Quando o organismo sente falta do nutriente, ele responde com mau humor, convulsões, arritmias cardíacas, osteoporose, doenças cardiovasculares, insônia e alguns estudos sugerem que pode desencadear comportamentos depressivos e de ansiedade. Segundo Marcela Voris, médica nutróloga da Associação Brasileira de Nutrologia (ABRAN), essa deficiência é chamada de hipomagnesemia e ela determina diferentes desordens. “A ausência grave de magnésio ainda pode provocar espasmo muscular, tremor, anorexia, náusea e vômito”, completa Flavia Salvitti, nutricionistado Hospital San Paolo (SP).

Deve fazer parte de você

Liliane Opperman, nutróloga e membro da ABRAN, diz que ele é um nutriente que age no funcionamento cerebral, ósseo e em outras reações metabólicas, sem contar sua ação no intestino. “Os efeitos são de relaxar os músculos do intestino e também atrair água, servindo de ‘lubrificante’ do cólon, facilitando passagem das fezes pelo canal retal”, diz. Ela explica também que o mineral possui ação para a formação de serotonina, que é um transmissor relacionado à sensação de prazer, bem-estar e regularização do sono. Ou seja, a vida de seu corpo é mais “colorida” com o magnésio. Isso porque, além de exercer seu papel, o consumo apresenta benefícios. “Alguns deles são a prevenção de doenças cardiovasculares, do diabetes melittus e osteoporose”, conta Liliane.

Outros pontos positivos do mineral incluem boa formação dos ossos, prevenção de sintomas associados ao mau humor, tensão pré-menstrual (TPM), auxilia no tratamento da hiperatividade, dores de cabeça, melhora o funcionamento do intestino, evita cãibras musculares e ameniza contusões.

Consumo na medida certa

Para garantir tudo isso que apresentamos, é importante manter o consumo diário entre 310 mg e 420 mg. Para obtê-los, a nutricionista indica as leguminosas (soja, feijão, lentilha, sementes, grão-de-bico), cereais integrais, castanhas, vegetais e algumas frutas, como o damasco, a banana e o abacate. Além desses, a nutróloga Liliane lista ainda as plantas verdes.

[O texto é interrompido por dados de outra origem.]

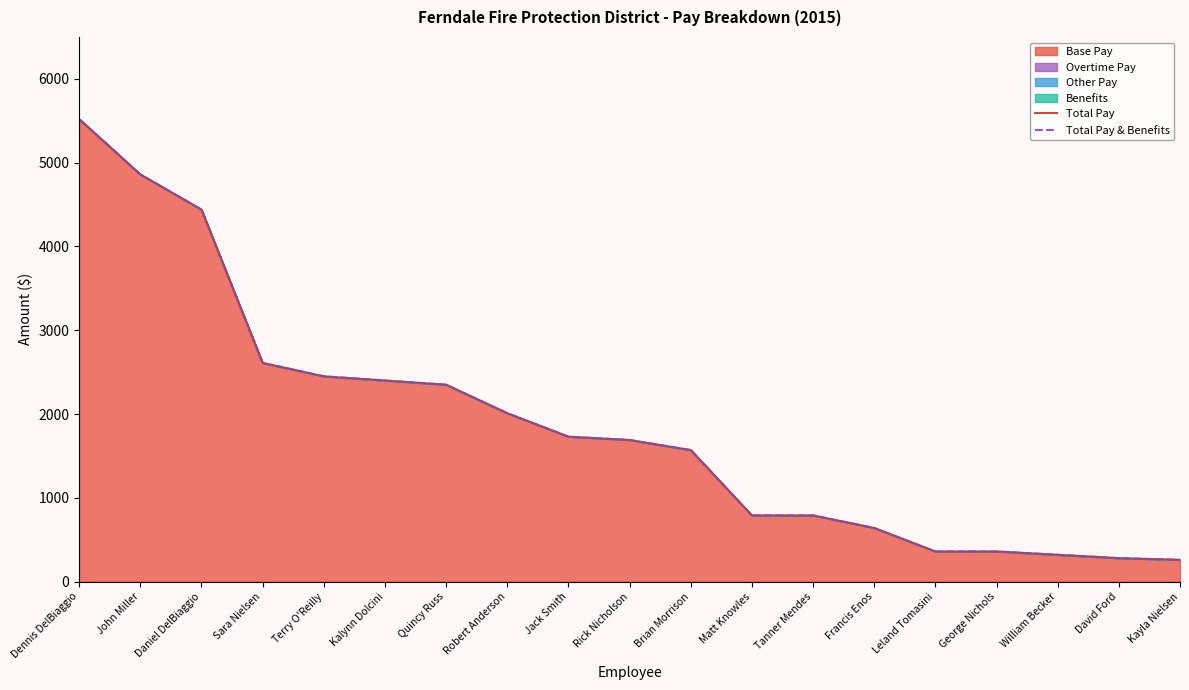

What is the sum of the Total Pay & Benefits values at Kalynn Dolcini and Jack Smith?

4130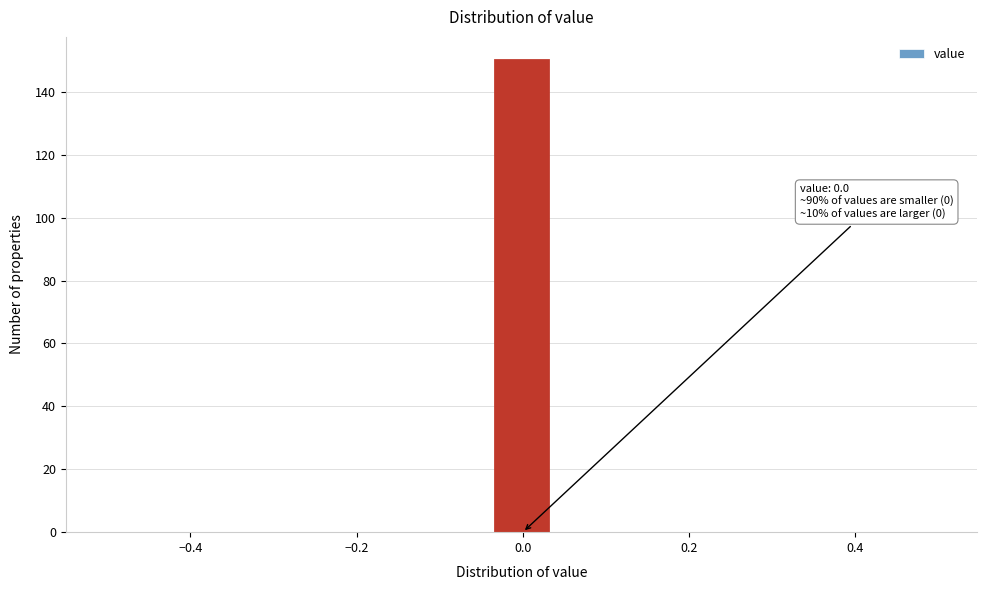

Around what value on the x-axis is the tallest bar? Give the approximate position of its centre, as read against the axis.

0.00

“O magnésio faz parte da clorofila, que é o pigmento que dá cor às plantas, como couve-manteiga, espinafre e acelga”, exemplifica. Em alguns casos, é necessário suplementar o nutriente. “Fatores como baixa ingestão desses alimentos, alteração na absorção de nutrientes, prática de exercícios físicos intensos, alcoolismo, tabagismo e disfunções endócrinas, como o diabetes, são decisivos na hora de decidir por essa estratégia”, afirma Marcela. Outra situação em que a suplementação é necessária, lembrada por Flávia, é a de contrações uterinas precoces durante a gestação e em casos em que há demasiados vômitos ou diarreias. Mas a suplementação só pode ser feita com o auxílio de um médico ou nutricionista após uma avaliação.

  • QUIABO 74 mg (1 xícara)
  • BATATA 57 mg (1 xícara) com casca 
  • ERVILHAS 71 mg (1 xícara)
  • MILHO 48 mg (1 xícara)
  • ABÓBORA 56 mg (1 xícara)
  • ESPINAFRE 163 mg (1 copo) melhor jeito de ingerir é in natura, sem cozimento.